American high school and college students are currently facing an epidemic like no other. Prescription drug use by these students is becoming part of their daily routine. The use of psycho-stimulant medications, such as Ritalin and Adderall, to heighten their academic performance tempts almost every one of these students daily. Before I continue with this discussion about the overmedication of young students in America, I want to make it clear that it is not my intention to debate the reality, validity, or treatment of Attention-Deficit/Hyperactivity Disorder (ADHD).
Melika Loe's article, "The Prescription of a New Generation", makes this problem of overmedication very apparent. These young students have been socialized in a culture of instant gratification. When they have a question that needs answering, they send a text message, an email, or make a quick phone call to get it. If someone does not feel well, then they go to see a doctor who will give them a prescription to fix it; whether their condition actually warrants a prescription is debatable. Every problem that people encounter in modern America has a "quick-fix" solution. .

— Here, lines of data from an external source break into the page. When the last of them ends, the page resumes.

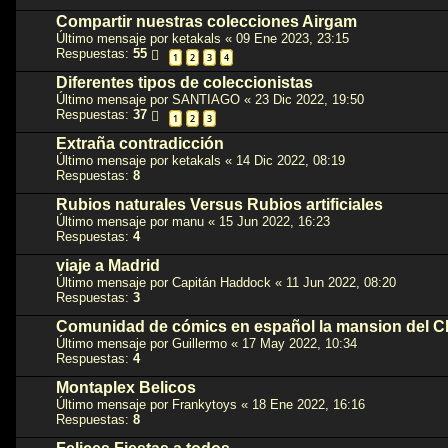
Compartir nuestras colecciones Airgam
Último mensaje por
ketakals
«
09 Ene 2023, 23:15
Respuestas:
55
1
2
3
4
Diferentes tipos de coleccionistas
Último mensaje por
SANTIAGO
«
23 Dic 2022, 19:50
Respuestas:
37
1
2
3
Extraña contradicción
Último mensaje por
ketakals
«
14 Dic 2022, 08:19
Respuestas:
8
Rubios naturales Versus Rubios artificiales
Último mensaje por
manu
«
15 Jun 2022, 16:23
Respuestas:
4
viaje a Madrid
Último mensaje por
Capitán Haddock
«
11 Jun 2022, 08:20
Respuestas:
3
Comunidad de cómics en español la mansion del 
Último mensaje por
Guillermo
«
17 May 2022, 10:34
Respuestas:
4
Montaplex Belicos
Último mensaje por
Frankytoys
«
18 Ene 2022, 16:16
Respuestas:
8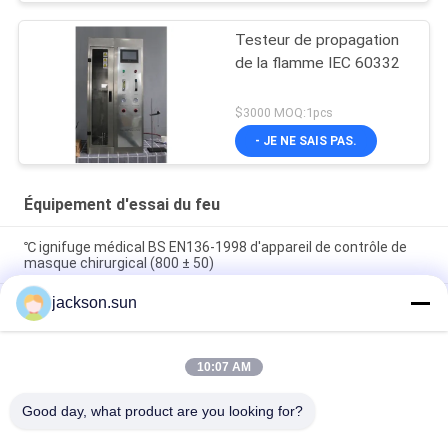
Testeur de propagation
de la flamme IEC 60332
$3000 MOQ:1pcs
- JE NE SAIS PAS.
Équipement d'essai du feu
℃ ignifuge médical BS EN136-1998 d'appareil de contrôle de
masque chirurgical (800 ± 50)
jackson.sun
OIN 1133 ASTM D1238 de thermoplastique de MVR de
l'appareil de contrôle MFR d'index d'écoulement de la fonte
100~450℃
10:07 AM
Propagation de la flamme de pile solaire et le CEI 61730-2 de
l'UL brûlant 1730& de machine d'essai de marque
Good day, what product are you looking for?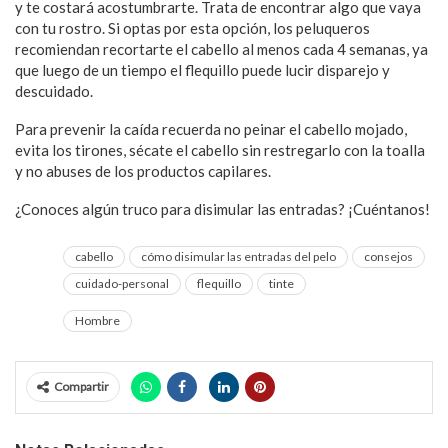
y te costará acostumbrarte. Trata de encontrar algo que vaya
con tu rostro. Si optas por esta opción, los peluqueros
recomiendan recortarte el cabello al menos cada 4 semanas, ya
que luego de un tiempo el flequillo puede lucir disparejo y
descuidado.
Para prevenir la caída recuerda no peinar el cabello mojado,
evita los tirones, sécate el cabello sin restregarlo con la toalla
y no abuses de los productos capilares.
¿Conoces algún truco para disimular las entradas? ¡Cuéntanos!
cabello
cómo disimular las entradas del pelo
consejos
cuidado-personal
flequillo
tinte
Hombre
Compartir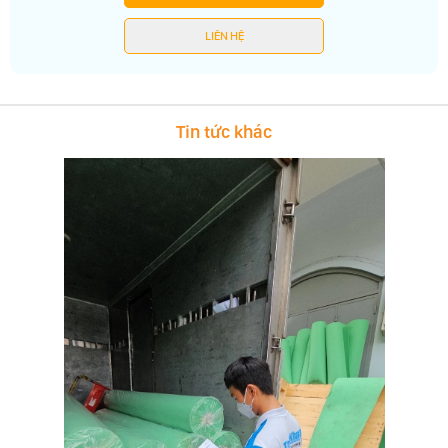
LIÊN HỆ
Tin tức khác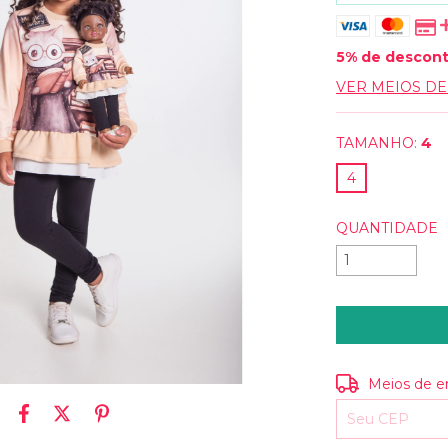
5% de descon
VER MEIOS D
TAMANHO:
4
4
QUANTIDADE
Entregas para o
Meios de e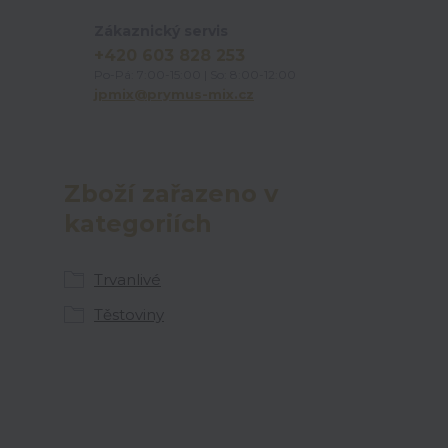
Zákaznický servis
+420 603 828 253
Po-Pá: 7:00-15:00 | So: 8:00-12:00
jpmix@prymus-mix.cz
Zboží zařazeno v
kategoriích
Trvanlivé
Těstoviny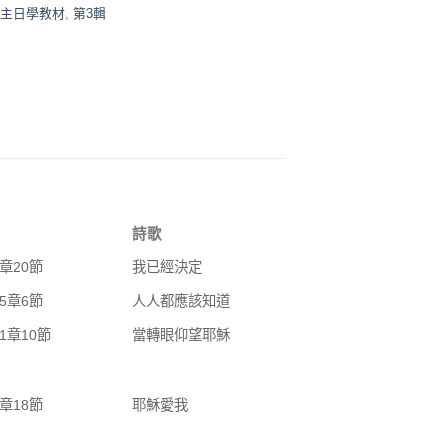
主日學教材
,
第3輯
詩歌
章20節
我已經決定
5章6節
人人都應該知道
1章10節
當轉眼仰望耶穌
章18節
耶穌愛我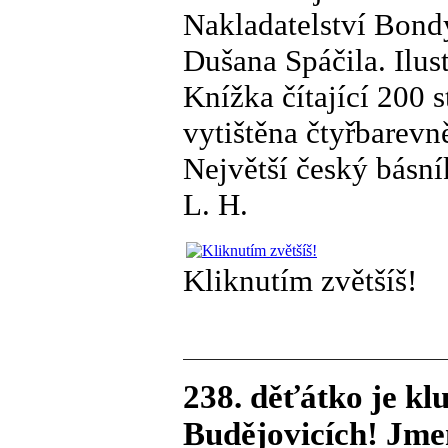
Nakladatelství Bond
Dušana Spáčila. Ilus
Knížka čítající 200 
vytištěna čtyřbarevně
Největší český básn
L. H.
Kliknutím zvětšíš!
238. děťátko je kl
Budějovicích! Jmen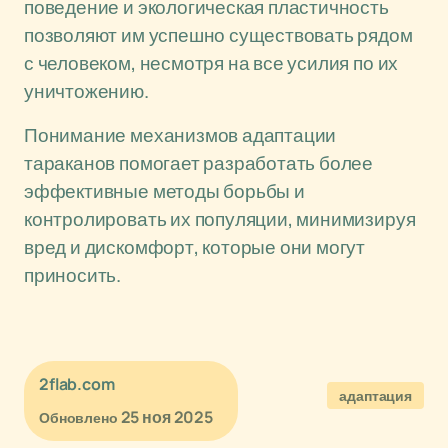
поведение и экологическая пластичность
позволяют им успешно существовать рядом
с человеком, несмотря на все усилия по их
уничтожению.
Понимание механизмов адаптации
тараканов помогает разработать более
эффективные методы борьбы и
контролировать их популяции, минимизируя
вред и дискомфорт, которые они могут
приносить.
2flab.com
адаптация
25 ноя 2025
Обновлено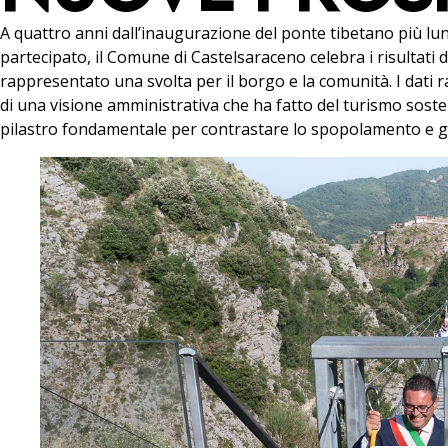
A quattro anni dall’inaugurazione del ponte tibetano più lun
partecipato, il Comune di Castelsaraceno celebra i risultati de
rappresentato una svolta per il borgo e la comunità. I dati ra
di una visione amministrativa che ha fatto del turismo sosteni
pilastro fondamentale per contrastare lo spopolamento e 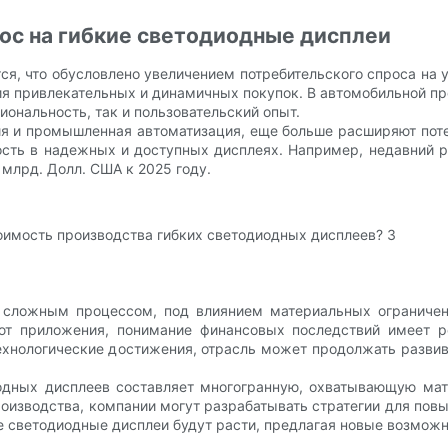
ос на гибкие светодиодные дисплеи
я, что обусловлено увеличением потребительского спроса на 
ия привлекательных и динамичных покупок. В автомобильной п
иональность, так и пользовательский опыт.
я и промышленная автоматизация, еще больше расширяют потен
сть в надежных и доступных дисплеях. Например, недавний ры
 млрд. Долл. США к 2025 году.
 сложным процессом, под влиянием материальных ограничен
ют приложения, понимание финансовых последствий имеет р
ехнологические достижения, отрасль может продолжать разви
иодных дисплеев составляет многогранную, охватывающую ма
изводства, компании могут разрабатывать стратегии для пов
ие светодиодные дисплеи будут расти, предлагая новые возмож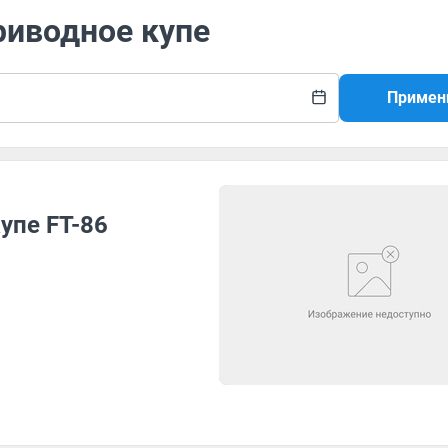
риводное купе
Примен
упе FT-86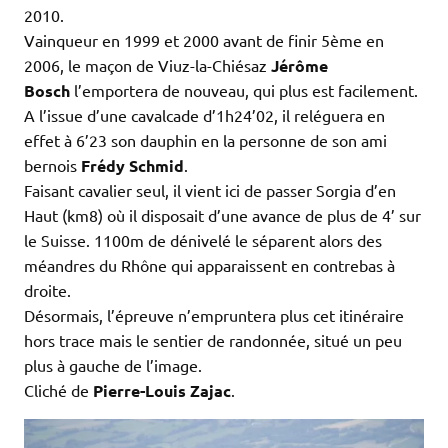
2010.
Vainqueur en 1999 et 2000 avant de finir 5ème en
2006, le maçon de Viuz-la-Chiésaz
Jérôme
Bosch
l’emportera de nouveau, qui plus est facilement.
A l’issue d’une cavalcade d’1h24’02, il reléguera en
effet à 6’23 son dauphin en la personne de son ami
bernois
Frédy Schmid
.
Faisant cavalier seul, il vient ici de passer Sorgia d’en
Haut (km8) où il disposait d’une avance de plus de 4’ sur
le Suisse. 1100m de dénivelé le séparent alors des
méandres du Rhône qui apparaissent en contrebas à
droite.
Désormais, l’épreuve n’empruntera plus cet itinéraire
hors trace mais le sentier de randonnée, situé un peu
plus à gauche de l’image.
Cliché de
Pierre-Louis Zajac
.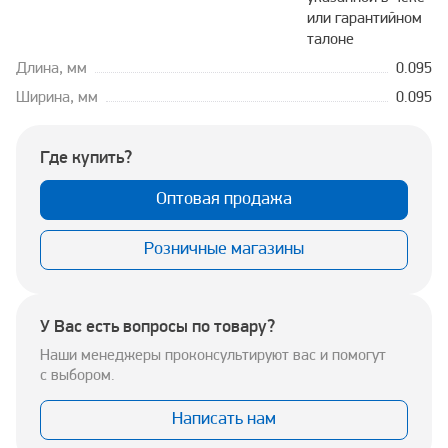
или гарантийном
талоне
Длина, мм
0.095
Ширина, мм
0.095
Где купить?
Оптовая продажа
Розничные магазины
У Вас есть вопросы по товару?
Наши менеджеры проконсультируют вас и помогут
с выбором.
Написать нам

Rather than being so hasty to medicate people, I believe that there needs to be a higher emphasis on behavior modification. A major issue that I take with medicating is that medications only treat the biological and physiological "problems" that people encounter. They do not account for any social effects on the individual. Although behavior modifications take more time to have an effect, I believe that they would have more positive, long-term effects on the individual. Behavior modifications allow the person to make lifestyle changes and take personal responsibility for the problem. It also grants people the opportunity to fix their own problems independent from chemical (medicinal) assistance. This enables a person to be self-empowered as a result of taking over the condition.